If the worsening global inequality highlighted recently is to be tackled, world leadership must act "now," in tangible ways, says World Council of Churches general secretary, Rev. Olav Fykse Tveit.
The WCC leader was participating in the 2017 World Economic Forum in Davos, Switzerland during the week, which had the theme: "Responsive and Responsible Leadership."
As a faith leader, Tveit said in Davos on Jan. 20, he plans to carry the urgent message that, "If global leadership is to be responsive and responsible, it must put inequality at the top of its agenda, it must tackle inequality in tangible ways, and it must do so now."
Tveit made his speech hours before the inauguration of U.S. President Donald Trump, specifically mentioning the United States, while not mentioning its new leader's name.
"The problem of inequality is related to deep structures of difference and division related to class, race, gender and more," said the WCC leader whose churches represent more than 550 million Christians in different parts of the world.
"What we do know for sure is that it is not true that all children are born with the same possibilities, and particularly not in a country like the USA, where this has been a slogan so often."
The general secretary noted, "On the day of the inauguration of the 45th President of the USA, elected by the strong support of those who are afraid of losing their white superiority and privilege, there are many who wonder what the new administration of the most powerful nation will do in this respect."
Trump was formally elected the 45th U.S. president when the Electoral College met Jan. 16. But he lost the popular vote to his Democratic Party challenger, Hillary Clinton, by more than 2.9 million votes.
The presidency is decided by 538 electors, who are allotted to states proportionate to each state's population.
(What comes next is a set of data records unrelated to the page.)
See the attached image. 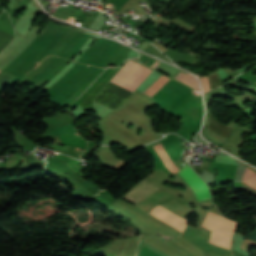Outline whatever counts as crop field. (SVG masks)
<instances>
[{
    "label": "crop field",
    "mask_w": 256,
    "mask_h": 256,
    "mask_svg": "<svg viewBox=\"0 0 256 256\" xmlns=\"http://www.w3.org/2000/svg\"><path fill=\"white\" fill-rule=\"evenodd\" d=\"M202 225L212 230L210 241L218 246L230 248L231 235L236 227V222L208 212Z\"/></svg>",
    "instance_id": "1"
},
{
    "label": "crop field",
    "mask_w": 256,
    "mask_h": 256,
    "mask_svg": "<svg viewBox=\"0 0 256 256\" xmlns=\"http://www.w3.org/2000/svg\"><path fill=\"white\" fill-rule=\"evenodd\" d=\"M151 72L152 70L128 60L111 82L133 92Z\"/></svg>",
    "instance_id": "2"
},
{
    "label": "crop field",
    "mask_w": 256,
    "mask_h": 256,
    "mask_svg": "<svg viewBox=\"0 0 256 256\" xmlns=\"http://www.w3.org/2000/svg\"><path fill=\"white\" fill-rule=\"evenodd\" d=\"M178 173L202 201L211 198L206 185L187 164Z\"/></svg>",
    "instance_id": "3"
},
{
    "label": "crop field",
    "mask_w": 256,
    "mask_h": 256,
    "mask_svg": "<svg viewBox=\"0 0 256 256\" xmlns=\"http://www.w3.org/2000/svg\"><path fill=\"white\" fill-rule=\"evenodd\" d=\"M158 189L159 187L143 180L135 188H133L126 196H124V198L136 204Z\"/></svg>",
    "instance_id": "4"
},
{
    "label": "crop field",
    "mask_w": 256,
    "mask_h": 256,
    "mask_svg": "<svg viewBox=\"0 0 256 256\" xmlns=\"http://www.w3.org/2000/svg\"><path fill=\"white\" fill-rule=\"evenodd\" d=\"M151 215L179 228L182 231L186 224V220L175 215L174 213L170 212L169 210L165 209L164 207H162L160 205L153 209Z\"/></svg>",
    "instance_id": "5"
},
{
    "label": "crop field",
    "mask_w": 256,
    "mask_h": 256,
    "mask_svg": "<svg viewBox=\"0 0 256 256\" xmlns=\"http://www.w3.org/2000/svg\"><path fill=\"white\" fill-rule=\"evenodd\" d=\"M157 150L159 156L161 157L163 163L165 166L169 169L170 172L176 173L179 169L173 164V162L170 160L169 156L167 155L166 151L164 150L161 143L154 146Z\"/></svg>",
    "instance_id": "6"
},
{
    "label": "crop field",
    "mask_w": 256,
    "mask_h": 256,
    "mask_svg": "<svg viewBox=\"0 0 256 256\" xmlns=\"http://www.w3.org/2000/svg\"><path fill=\"white\" fill-rule=\"evenodd\" d=\"M169 79L165 76H161L159 79H157L151 86H149L146 90L150 91L151 93H155L163 84H165ZM169 97L172 102L175 104V106L177 107L178 104L182 103L178 100H176L175 98L171 97V96H167Z\"/></svg>",
    "instance_id": "7"
},
{
    "label": "crop field",
    "mask_w": 256,
    "mask_h": 256,
    "mask_svg": "<svg viewBox=\"0 0 256 256\" xmlns=\"http://www.w3.org/2000/svg\"><path fill=\"white\" fill-rule=\"evenodd\" d=\"M104 69L99 68L95 75L86 83L84 84L69 100L65 101L64 103L60 104L62 108L71 103L73 100L77 99L85 90L86 88L92 83V81L103 71Z\"/></svg>",
    "instance_id": "8"
},
{
    "label": "crop field",
    "mask_w": 256,
    "mask_h": 256,
    "mask_svg": "<svg viewBox=\"0 0 256 256\" xmlns=\"http://www.w3.org/2000/svg\"><path fill=\"white\" fill-rule=\"evenodd\" d=\"M176 79H178V80H180V81H182V82H184V83H186V84H188V85H190V86H192V87H194L195 89H197L198 91H200L199 90V85H198V82H197V80L195 79V77H193L192 75H190V74H184V73H182L180 76H178Z\"/></svg>",
    "instance_id": "9"
},
{
    "label": "crop field",
    "mask_w": 256,
    "mask_h": 256,
    "mask_svg": "<svg viewBox=\"0 0 256 256\" xmlns=\"http://www.w3.org/2000/svg\"><path fill=\"white\" fill-rule=\"evenodd\" d=\"M200 80L202 82L203 91H209L206 77H202Z\"/></svg>",
    "instance_id": "10"
},
{
    "label": "crop field",
    "mask_w": 256,
    "mask_h": 256,
    "mask_svg": "<svg viewBox=\"0 0 256 256\" xmlns=\"http://www.w3.org/2000/svg\"><path fill=\"white\" fill-rule=\"evenodd\" d=\"M159 64H160V62L156 61L154 64L151 65V67L155 68Z\"/></svg>",
    "instance_id": "11"
},
{
    "label": "crop field",
    "mask_w": 256,
    "mask_h": 256,
    "mask_svg": "<svg viewBox=\"0 0 256 256\" xmlns=\"http://www.w3.org/2000/svg\"><path fill=\"white\" fill-rule=\"evenodd\" d=\"M177 76H178V75H177ZM177 76H176V77H177ZM176 77H175V78H176Z\"/></svg>",
    "instance_id": "12"
},
{
    "label": "crop field",
    "mask_w": 256,
    "mask_h": 256,
    "mask_svg": "<svg viewBox=\"0 0 256 256\" xmlns=\"http://www.w3.org/2000/svg\"><path fill=\"white\" fill-rule=\"evenodd\" d=\"M225 249H227V248H225ZM230 250V249H229Z\"/></svg>",
    "instance_id": "13"
}]
</instances>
Trump received 304 electoral votes, and Clinton received 227, with the remaining seven voters choosing other candidates.
Tveit said, "This is the time to give a clear message from all sectors of U.S. society and in the whole world that neither the USA nor the world at large need more separation, more gaps, more people left behind, or excluded from the economic development. It will increase the risks for all."
In reaction to a newly-released report from Oxfam, Tveit noted it referencing a "widening socio-economic chasm between the rich and the poor" that is a continuing indictment of the global economic system.
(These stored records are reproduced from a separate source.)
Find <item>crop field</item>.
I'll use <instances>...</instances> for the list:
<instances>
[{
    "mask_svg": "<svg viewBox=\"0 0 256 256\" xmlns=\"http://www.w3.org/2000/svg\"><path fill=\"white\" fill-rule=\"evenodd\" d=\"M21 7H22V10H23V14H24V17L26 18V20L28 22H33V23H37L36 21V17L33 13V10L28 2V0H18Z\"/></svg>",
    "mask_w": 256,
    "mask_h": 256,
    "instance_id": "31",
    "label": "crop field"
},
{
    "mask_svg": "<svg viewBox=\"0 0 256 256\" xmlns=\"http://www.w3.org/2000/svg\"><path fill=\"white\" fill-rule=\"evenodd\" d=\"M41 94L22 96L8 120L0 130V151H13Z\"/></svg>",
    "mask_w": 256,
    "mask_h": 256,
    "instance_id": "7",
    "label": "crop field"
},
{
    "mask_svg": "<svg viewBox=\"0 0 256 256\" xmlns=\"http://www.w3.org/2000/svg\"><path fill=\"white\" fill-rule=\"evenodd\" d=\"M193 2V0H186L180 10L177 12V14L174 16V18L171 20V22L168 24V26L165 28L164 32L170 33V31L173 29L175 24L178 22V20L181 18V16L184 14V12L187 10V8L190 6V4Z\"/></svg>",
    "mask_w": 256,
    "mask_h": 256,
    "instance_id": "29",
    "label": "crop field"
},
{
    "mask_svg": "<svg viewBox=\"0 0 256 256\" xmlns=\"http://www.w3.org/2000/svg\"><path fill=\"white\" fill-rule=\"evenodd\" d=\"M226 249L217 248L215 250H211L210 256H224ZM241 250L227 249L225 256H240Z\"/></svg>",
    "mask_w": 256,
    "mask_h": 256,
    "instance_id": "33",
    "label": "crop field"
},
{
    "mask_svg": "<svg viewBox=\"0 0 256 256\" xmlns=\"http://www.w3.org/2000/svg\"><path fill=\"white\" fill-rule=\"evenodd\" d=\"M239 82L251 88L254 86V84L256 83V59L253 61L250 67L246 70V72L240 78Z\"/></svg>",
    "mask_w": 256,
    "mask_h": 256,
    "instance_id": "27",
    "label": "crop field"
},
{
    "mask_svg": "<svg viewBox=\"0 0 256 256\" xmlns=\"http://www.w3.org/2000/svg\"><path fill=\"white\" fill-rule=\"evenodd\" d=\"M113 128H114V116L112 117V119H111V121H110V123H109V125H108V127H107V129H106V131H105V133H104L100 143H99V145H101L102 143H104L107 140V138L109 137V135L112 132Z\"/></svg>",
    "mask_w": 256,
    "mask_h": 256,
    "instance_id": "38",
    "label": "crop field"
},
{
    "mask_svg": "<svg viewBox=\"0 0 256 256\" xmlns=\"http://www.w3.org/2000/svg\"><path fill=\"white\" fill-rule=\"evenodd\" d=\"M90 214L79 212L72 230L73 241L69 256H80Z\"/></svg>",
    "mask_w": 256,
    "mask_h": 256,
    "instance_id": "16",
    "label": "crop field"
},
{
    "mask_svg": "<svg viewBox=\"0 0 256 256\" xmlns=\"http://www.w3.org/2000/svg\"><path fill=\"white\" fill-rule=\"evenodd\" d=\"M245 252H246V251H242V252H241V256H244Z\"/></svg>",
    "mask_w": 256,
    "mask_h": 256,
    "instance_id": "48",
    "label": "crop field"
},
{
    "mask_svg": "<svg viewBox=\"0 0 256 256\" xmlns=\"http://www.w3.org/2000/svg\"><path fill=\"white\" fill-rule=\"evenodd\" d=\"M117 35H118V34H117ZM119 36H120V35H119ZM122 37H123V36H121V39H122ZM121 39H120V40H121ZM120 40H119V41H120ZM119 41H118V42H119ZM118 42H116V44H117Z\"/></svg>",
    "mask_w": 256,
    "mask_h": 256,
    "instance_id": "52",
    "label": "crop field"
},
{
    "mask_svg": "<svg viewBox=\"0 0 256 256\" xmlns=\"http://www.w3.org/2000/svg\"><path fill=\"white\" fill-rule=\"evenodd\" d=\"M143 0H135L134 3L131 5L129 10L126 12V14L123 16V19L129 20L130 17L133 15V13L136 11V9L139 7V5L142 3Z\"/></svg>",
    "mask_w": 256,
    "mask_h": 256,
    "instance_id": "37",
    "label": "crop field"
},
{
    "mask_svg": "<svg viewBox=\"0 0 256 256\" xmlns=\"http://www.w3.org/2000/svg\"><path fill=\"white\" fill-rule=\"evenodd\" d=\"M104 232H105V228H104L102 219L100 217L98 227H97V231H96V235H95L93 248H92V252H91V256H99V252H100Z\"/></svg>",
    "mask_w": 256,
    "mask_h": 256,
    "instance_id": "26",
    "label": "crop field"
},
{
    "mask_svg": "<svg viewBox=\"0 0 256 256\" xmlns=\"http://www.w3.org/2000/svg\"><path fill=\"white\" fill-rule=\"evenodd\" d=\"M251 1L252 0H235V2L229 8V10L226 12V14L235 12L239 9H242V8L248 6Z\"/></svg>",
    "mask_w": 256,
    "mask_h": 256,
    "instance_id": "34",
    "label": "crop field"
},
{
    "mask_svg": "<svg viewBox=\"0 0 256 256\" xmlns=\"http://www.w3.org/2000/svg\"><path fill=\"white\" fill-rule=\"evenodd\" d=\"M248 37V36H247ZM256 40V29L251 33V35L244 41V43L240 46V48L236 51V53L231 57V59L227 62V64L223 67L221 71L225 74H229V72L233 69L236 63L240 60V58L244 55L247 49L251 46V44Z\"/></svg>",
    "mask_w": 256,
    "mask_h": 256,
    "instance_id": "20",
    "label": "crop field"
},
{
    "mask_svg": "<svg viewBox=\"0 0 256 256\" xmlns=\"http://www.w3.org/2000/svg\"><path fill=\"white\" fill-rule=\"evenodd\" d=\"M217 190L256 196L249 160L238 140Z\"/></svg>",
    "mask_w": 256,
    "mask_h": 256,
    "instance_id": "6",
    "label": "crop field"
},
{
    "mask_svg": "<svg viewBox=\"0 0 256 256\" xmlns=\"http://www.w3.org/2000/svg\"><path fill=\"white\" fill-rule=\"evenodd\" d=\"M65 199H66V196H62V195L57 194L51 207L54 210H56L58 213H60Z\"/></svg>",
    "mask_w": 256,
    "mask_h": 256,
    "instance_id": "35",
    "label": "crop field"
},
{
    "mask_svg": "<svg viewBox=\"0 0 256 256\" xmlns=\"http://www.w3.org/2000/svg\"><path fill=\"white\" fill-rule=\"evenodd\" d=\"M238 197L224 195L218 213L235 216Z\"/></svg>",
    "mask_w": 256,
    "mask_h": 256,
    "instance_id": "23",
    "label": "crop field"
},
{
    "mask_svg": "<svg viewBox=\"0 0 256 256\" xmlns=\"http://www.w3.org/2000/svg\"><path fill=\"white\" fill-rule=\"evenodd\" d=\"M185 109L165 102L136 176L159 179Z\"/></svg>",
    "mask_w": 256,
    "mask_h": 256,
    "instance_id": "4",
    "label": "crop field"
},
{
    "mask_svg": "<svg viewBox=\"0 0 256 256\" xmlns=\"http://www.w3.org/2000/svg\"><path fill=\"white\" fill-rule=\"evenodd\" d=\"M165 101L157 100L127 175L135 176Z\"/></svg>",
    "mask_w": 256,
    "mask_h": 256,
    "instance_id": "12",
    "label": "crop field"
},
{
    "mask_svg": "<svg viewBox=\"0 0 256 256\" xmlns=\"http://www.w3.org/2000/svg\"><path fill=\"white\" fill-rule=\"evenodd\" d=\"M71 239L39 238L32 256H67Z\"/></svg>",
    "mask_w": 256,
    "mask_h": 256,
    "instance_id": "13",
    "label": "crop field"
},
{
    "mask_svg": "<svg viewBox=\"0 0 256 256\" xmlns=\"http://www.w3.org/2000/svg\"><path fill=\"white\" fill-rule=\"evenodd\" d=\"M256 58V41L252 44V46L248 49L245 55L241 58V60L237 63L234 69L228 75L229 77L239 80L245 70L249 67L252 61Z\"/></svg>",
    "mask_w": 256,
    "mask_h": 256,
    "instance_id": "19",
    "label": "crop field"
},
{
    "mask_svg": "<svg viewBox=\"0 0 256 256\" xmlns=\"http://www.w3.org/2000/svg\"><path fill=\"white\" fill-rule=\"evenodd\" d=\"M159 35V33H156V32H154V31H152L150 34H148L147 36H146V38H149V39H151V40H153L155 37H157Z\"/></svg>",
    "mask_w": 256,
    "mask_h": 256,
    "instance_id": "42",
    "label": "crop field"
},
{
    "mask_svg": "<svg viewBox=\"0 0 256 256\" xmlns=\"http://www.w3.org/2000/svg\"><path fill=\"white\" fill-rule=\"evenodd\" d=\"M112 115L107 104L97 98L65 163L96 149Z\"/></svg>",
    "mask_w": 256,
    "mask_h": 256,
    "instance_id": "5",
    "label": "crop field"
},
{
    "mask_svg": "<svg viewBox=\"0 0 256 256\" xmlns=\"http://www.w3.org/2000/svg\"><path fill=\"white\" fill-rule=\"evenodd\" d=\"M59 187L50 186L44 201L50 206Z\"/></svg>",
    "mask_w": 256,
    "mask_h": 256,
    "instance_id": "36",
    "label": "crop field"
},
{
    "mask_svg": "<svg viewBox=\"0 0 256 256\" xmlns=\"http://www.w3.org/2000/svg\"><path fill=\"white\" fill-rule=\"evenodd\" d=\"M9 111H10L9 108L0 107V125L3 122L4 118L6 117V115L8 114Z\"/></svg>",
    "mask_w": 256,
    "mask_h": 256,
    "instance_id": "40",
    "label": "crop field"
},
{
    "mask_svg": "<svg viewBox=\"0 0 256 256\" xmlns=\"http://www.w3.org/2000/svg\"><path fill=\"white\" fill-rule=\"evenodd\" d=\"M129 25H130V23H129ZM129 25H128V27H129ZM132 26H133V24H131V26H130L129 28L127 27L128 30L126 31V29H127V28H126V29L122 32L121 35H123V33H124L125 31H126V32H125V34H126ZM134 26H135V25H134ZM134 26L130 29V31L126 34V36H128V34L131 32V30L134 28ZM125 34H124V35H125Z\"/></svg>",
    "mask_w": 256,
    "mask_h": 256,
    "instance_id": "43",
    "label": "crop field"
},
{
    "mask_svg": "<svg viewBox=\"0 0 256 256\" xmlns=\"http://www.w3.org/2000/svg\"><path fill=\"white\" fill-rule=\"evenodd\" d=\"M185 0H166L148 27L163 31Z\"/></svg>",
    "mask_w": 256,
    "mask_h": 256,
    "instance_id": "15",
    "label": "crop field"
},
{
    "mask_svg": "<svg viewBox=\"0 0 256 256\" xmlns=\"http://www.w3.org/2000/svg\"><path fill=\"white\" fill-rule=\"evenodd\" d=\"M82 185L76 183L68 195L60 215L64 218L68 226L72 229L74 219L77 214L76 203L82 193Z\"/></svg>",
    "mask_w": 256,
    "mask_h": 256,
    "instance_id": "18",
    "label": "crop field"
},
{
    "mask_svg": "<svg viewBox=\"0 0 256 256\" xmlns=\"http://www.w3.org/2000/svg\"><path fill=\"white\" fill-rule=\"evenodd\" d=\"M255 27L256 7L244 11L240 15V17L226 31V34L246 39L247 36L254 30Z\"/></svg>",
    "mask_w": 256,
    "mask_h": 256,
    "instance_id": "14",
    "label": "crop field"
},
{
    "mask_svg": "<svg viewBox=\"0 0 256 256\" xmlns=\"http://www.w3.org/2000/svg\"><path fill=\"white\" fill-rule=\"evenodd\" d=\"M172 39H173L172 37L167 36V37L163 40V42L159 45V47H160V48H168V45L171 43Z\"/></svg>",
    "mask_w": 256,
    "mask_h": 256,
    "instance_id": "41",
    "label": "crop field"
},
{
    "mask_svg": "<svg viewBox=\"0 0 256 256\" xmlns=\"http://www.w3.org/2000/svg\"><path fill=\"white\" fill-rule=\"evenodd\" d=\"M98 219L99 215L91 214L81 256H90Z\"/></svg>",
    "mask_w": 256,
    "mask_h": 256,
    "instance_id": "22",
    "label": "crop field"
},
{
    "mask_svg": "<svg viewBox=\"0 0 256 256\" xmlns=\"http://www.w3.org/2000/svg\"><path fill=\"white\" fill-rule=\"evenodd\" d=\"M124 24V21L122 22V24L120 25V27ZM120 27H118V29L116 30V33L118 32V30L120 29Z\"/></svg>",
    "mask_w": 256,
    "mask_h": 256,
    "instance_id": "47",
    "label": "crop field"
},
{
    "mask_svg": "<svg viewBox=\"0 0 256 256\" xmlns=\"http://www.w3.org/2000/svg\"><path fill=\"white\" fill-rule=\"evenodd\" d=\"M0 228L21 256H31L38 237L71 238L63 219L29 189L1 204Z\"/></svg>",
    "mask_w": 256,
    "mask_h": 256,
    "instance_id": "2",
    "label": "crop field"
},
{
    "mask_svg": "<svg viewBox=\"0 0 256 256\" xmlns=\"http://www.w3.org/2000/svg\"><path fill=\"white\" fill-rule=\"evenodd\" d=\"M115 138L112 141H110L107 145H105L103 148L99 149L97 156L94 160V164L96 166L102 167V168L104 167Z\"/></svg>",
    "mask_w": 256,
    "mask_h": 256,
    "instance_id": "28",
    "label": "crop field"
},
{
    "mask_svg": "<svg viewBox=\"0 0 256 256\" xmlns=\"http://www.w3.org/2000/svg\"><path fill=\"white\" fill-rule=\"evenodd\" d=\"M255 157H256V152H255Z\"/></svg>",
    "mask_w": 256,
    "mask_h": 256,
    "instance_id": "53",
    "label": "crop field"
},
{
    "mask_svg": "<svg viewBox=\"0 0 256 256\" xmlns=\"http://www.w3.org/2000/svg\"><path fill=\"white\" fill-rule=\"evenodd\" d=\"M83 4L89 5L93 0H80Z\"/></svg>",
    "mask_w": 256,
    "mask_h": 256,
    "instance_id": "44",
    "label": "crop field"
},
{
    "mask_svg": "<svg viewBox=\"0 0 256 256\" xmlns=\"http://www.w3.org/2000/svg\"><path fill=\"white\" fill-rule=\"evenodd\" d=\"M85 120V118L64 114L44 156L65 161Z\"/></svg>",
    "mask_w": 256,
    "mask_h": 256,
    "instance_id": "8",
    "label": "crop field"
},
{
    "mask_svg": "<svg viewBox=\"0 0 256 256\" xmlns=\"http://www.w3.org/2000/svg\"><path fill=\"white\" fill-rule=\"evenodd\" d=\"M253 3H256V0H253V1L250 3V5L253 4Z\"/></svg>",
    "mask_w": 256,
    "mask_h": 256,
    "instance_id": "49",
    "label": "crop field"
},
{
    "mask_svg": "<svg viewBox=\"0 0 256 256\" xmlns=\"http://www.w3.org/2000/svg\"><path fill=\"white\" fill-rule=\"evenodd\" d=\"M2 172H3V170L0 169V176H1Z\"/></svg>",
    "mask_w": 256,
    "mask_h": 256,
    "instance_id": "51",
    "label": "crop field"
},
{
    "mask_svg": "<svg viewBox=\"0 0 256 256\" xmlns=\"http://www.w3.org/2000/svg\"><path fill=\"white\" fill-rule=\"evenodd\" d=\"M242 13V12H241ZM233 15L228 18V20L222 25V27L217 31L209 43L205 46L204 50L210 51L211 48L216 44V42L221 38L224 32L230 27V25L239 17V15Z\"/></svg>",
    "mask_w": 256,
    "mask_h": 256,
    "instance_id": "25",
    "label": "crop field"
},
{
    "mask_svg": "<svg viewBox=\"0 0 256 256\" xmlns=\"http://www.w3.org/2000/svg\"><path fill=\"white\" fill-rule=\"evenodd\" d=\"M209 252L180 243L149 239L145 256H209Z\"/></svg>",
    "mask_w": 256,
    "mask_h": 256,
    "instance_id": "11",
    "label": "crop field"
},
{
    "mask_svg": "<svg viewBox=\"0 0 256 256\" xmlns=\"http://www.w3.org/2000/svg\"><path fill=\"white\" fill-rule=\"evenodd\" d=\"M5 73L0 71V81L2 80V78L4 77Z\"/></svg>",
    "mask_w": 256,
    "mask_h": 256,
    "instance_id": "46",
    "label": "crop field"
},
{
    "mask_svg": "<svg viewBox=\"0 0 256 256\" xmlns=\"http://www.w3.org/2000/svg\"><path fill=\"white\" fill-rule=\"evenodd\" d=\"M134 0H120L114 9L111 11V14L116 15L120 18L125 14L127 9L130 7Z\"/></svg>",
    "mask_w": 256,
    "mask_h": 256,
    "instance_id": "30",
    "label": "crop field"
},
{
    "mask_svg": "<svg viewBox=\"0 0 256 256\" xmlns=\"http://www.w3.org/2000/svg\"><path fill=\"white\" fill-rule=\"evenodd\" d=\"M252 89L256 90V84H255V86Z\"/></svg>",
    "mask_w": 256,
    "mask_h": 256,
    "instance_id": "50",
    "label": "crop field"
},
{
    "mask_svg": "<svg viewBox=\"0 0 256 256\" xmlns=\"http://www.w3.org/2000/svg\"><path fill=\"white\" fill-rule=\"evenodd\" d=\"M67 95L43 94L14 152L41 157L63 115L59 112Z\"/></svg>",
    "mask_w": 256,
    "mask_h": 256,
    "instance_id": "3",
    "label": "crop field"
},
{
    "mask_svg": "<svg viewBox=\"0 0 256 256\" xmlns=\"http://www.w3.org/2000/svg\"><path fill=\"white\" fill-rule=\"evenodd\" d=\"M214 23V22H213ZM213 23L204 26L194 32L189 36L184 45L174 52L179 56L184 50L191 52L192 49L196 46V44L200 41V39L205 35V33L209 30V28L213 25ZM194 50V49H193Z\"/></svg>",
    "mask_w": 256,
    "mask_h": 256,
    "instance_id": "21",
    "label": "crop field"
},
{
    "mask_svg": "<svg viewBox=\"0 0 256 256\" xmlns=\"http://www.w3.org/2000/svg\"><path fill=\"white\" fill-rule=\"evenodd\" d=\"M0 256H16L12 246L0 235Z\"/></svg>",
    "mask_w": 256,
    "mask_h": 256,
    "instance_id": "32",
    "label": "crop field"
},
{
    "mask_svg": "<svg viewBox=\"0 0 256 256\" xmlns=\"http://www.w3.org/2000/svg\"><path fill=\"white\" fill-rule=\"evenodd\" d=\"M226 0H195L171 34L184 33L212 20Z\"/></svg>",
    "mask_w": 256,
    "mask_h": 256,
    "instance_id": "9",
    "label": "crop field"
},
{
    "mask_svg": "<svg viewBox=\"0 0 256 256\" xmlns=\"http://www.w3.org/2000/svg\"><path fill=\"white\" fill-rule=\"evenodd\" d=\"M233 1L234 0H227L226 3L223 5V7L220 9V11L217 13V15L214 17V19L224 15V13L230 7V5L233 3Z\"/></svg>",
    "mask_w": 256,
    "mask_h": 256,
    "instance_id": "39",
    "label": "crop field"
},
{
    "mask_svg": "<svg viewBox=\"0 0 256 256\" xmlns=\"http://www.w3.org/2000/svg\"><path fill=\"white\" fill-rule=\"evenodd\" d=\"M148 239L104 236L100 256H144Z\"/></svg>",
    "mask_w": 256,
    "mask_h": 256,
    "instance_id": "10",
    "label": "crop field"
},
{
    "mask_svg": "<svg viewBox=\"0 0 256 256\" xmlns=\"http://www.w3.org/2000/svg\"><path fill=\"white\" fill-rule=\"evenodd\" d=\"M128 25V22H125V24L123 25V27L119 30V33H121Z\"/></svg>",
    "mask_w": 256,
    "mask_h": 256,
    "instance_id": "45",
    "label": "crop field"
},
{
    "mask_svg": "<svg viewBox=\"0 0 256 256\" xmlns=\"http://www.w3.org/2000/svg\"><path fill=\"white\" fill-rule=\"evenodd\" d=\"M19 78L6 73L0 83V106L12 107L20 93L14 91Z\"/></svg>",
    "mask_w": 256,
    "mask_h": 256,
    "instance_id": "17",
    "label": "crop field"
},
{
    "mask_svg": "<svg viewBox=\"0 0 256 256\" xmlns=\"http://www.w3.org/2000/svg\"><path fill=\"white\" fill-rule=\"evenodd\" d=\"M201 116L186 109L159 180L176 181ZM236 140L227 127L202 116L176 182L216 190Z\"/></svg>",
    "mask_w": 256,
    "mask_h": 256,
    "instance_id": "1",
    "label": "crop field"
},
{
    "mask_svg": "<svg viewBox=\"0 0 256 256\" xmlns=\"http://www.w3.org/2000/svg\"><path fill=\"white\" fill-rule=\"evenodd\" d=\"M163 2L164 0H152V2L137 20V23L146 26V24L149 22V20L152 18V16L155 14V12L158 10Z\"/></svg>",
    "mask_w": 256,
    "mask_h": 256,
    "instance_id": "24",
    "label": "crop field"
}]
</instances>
Oxfam's analysis, titled "An economy for the 99 percent," found that eight billionaires account for more than half the world's wealth.
"Clearly an economic system that rewards those who practice exploitation, corruption and tax evasion, that generates ever-increasing returns for billionaires and millionaires – even as it fails to feed, shelter and clothe nearly a billion people – is dysfunctional" said Tveit. "More than this, it is immoral. Inequality fuels poverty, and poverty kills."
"Now, more than ever, churches and people of faith must heed the call of the pilgrimage of justice and peace to call for an economy of life that embraces and cares for all human beings, especially those who have been pushed aside: the impoverished, many women, children, and migrants" he added.
"In the Holy scriptures, God expresses a preferential option for the poor, over and over again," said Tveit.
In concrete terms, this means churches should advocate effectively and unceasingly for financial regulation, just trade policies, decent livelihoods, fair taxation, social protection for the vulnerable and alternative measures of socio-economic progress.
The WEF noted in a statement, "Our Annual Meeting is often described as a talking shop, but it is also a working meeting for dozens of different communities from all regions of the world, all ages and all sections of society.
"When Davos ends, our work continues on 50 year-round Forum projects aimed at supporting the United Nations Sustainable Development Goals."
The Forum noted that 100 leading businesses signed the Compact for Responsive and Responsible Leadership. The Compact was developed with the Forum's International Business Council which it said will now develop a framework which will allow the measurement of a long-term approach.
The compact says, "Society is best served by corporations that have aligned their goals to serve the long-term goals of society. The Sustainable Development Goals offer a useful roadmap for such alignment.
"Short-term financial gains should not distract from the corporate and societal goals of long-term economic prosperity and social welfare."